Request A —
List every section of the Social Security Act that the court opinion on Harry B. Zipser's benefits cites by the Act's own section number, leaving out the U.S. Code citation and the Administrative Procedure Act.
Request B —
Extend the court opinion on Harry B. Zipser's social security benefits, picking up after its final sentence.

Provided passage —
++++++++++++++++++++

No. 226, Docket 22273.United States Court of Appeals, Second Circuit.Argued May 14, 1952.
Decided June 23, 1952.
Plaintiff, Harry B. Zipser, earned wage credits in covered employment entitling him to primary insurance benefits of $10.00 a a month, and his wife to benefits of $5.00 a month, commencing in July 1945, under the Social Security Act, 42 U.S.C. § 402(a) and (b). After 1945, Zipser received commissions as a soliciting agent for the Equitable Life Assurance Society of the United States. The Bureau of Old Age and Survivors Insurance determined that such commissions (in excess of $14.99 per month)
should be deducted from the social security benefits pursuant to § 203(d)(1) and (e) of the Act, which provided for deductions of all wages. Wages are defined in § 209(a) as “all remuneration for employment,” and employment as “any service * * * performed * * * by an employee for the person employing him * * *.” § 209(b).
Zipser and his wife asked for, and received, a hearing to challenge this determination, Zipser arguing that his insurance commissions were not received in “employment,” and so did not constitute “wages” because he was not an “employee” within the meaning of Section 1101(a)(6). In the Referee’s original 1948 decision, the “common-law control test for determining employer-employee relationship” was said to be “not applicable to the determination of that relationship under the Social Security Act.” The Referee applied the so-called “economic reality” test to find that Zipser was an employee within the meaning of the Act. The Appeals Council of the Social Security Administration affirmed the Referee, and plaintiff sought review under § 205(g) of the Social Security Act and § 10 of the Administrative Procedure Act. Subsequent to this affirmance, § 1101(a)(6) of the Act defining an employee thereunder was amended to read:
“(6) The term `employee’ includes an officer of a corporation, but such term does not include (1) any individual who, under the usual common-law rules applicable in determining the employer-employee relationship, has the status of an independent contractor or (2) any individual (except an officer of a corporation) who is not an employee under such common-law rules.”
This amended definition was specifically stated by Congress to apply retroactively “with the same effect as if included in the Act since 1935.” Upon the passage of the amendment this case was remanded to the Federal Security Administration for further agency action. A revised decision was handed down in 1949 to the effect that Zipser was still considered by the Federal Security Administration to be an employee even under the amended definition. On motion of defendant in the district court suit, summary judgment was granted in favor of plaintiffs.

++++++++++++++++++++

Supplied data —
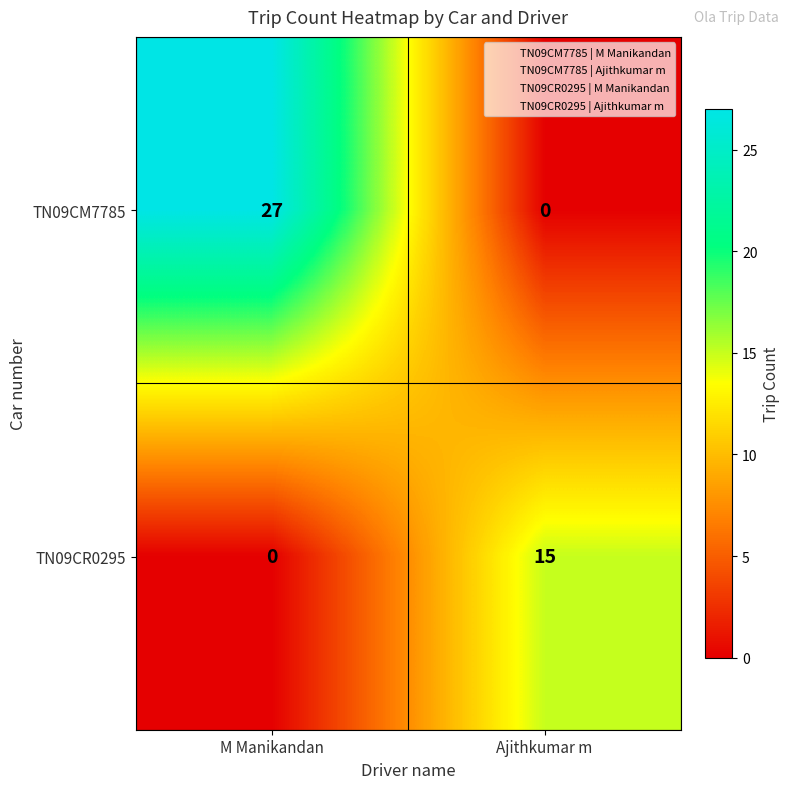

List the series in order of their overall mean, lowest first.

TN09CR0295, TN09CM7785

++++++++++++++++++++

Response A —
- § 203(d)(1) and (e)
- § 209(a)
- § 209(b)
- § 1101(a)(6)
- § 205(g)

Response B —
The facts about Zipser’s status with the Equitable Life Assurance Society are as follows:
On April 1, 1941, Zipser and the Equitable entered into a written agreement in which Zipser was denominated an “agent.” He was authorized, when properly licensed, to canvass for applications for insurance policies and annuity contracts and collect the first premiums therefor. No exclusive territory was assigned to him. As his compensation, he was to be allowed “first year commissions,” and, if continuously under written agreement, to solicit for the company “renewal commissions” in accordance with the schedules contained in the contract. Under the agreement, Zipser was not required to produce any minimum amount of business. A statement in the agreement entitled “Independent Contractor” said: “Nothing contained herein shall be construed to create the relationship of employer and employee between the Society and the agent. The agent shall be free to exercise independent judgment as to the persons from whom applications for insurance policies and annuity contracts will be solicited and the time and place of solicitation. The agent shall abide by the regulations and rules of the Society in accordance with Clause X hereof but such rules and regulations shall not interfere with the freedom of action of the agent as described in this Clause.”
By subsequent modification, dated July 1, 1944, the agreement was changed to include Zipser in an “equitable Assured Minimum Income Plan for Club Members.” This in effect set up a monthly advance based on his previous commission record against earned commission for the coming year, the agent being required to make up any deficit if his agreement to solicit for the company were terminated, but otherwise being free to keep the difference between the advances and the commissions actually earned. After March 31, 1946, at his own request, Zipser ceased to participate in the plan.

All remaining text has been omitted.